Due to the alteration in variable cost, the variable cost per unit peers to:= 1,632,000/600,000= $ 2.72/ UnitThe break-even point in unit will be:Break-even=Fixed Costss + Entire Variable Costss = Entire Gross saless= 2.72x + $ 890,000 = 4x=890,000=4x -2.

72xX = 695,312.50 Unit of measurementsIn dollars= 695,312.50 tens 4= $ 2,781,2503. Purchase new automated equipment that will alter the proportion between variable andFixed cost of goods sold to 54 % variable and 46 % fixed.New variable Cost of goods sold =2,100,000 ten 54 %= $ 1,134,000New fixed Cost of goods sold = 2,100,000 ten 46 %= $ 966,000 Selling monetary value per Unit =2,400,000 / 600,000= $ 4.00New Variable Cost per Unit = Variable Cost of goods sold + Variable Selling disbursals +Variable Administrative disbursals= ( 1,134,000 + 72,000 + 48,000 ) / 600,000= $ 2.

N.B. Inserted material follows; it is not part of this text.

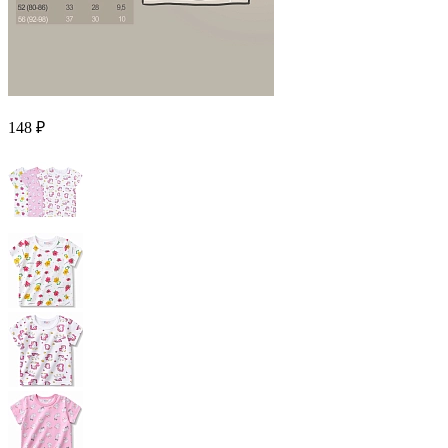
148 ₽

09 variable cost per unitNew Fixed Cost per Unit = Fixed Cost of goods sold + Fixed Selling disbursals +Fixed Administrative disbursals= 966,000 + 168,000 + 152,000= $ 1,286,000 entire fixed costsBreak-even=Fixed Costss + Entire Variable Costss = Entire Gross saless=1,286,000 + 2.09x = 4xten = 673,298.43 Unit of measurementsIn dollars = 673,298.43 ten $ 4.

00= $ 2,693,194 ( Rounded to nearest whole figure )The break-even point in dollars for 3 classs are:$2,138,182 ; $ 2,781,250 ;$ 2,693,194. Therefore, the first class of action is recommended as it gives the smallest break-even point in dollars.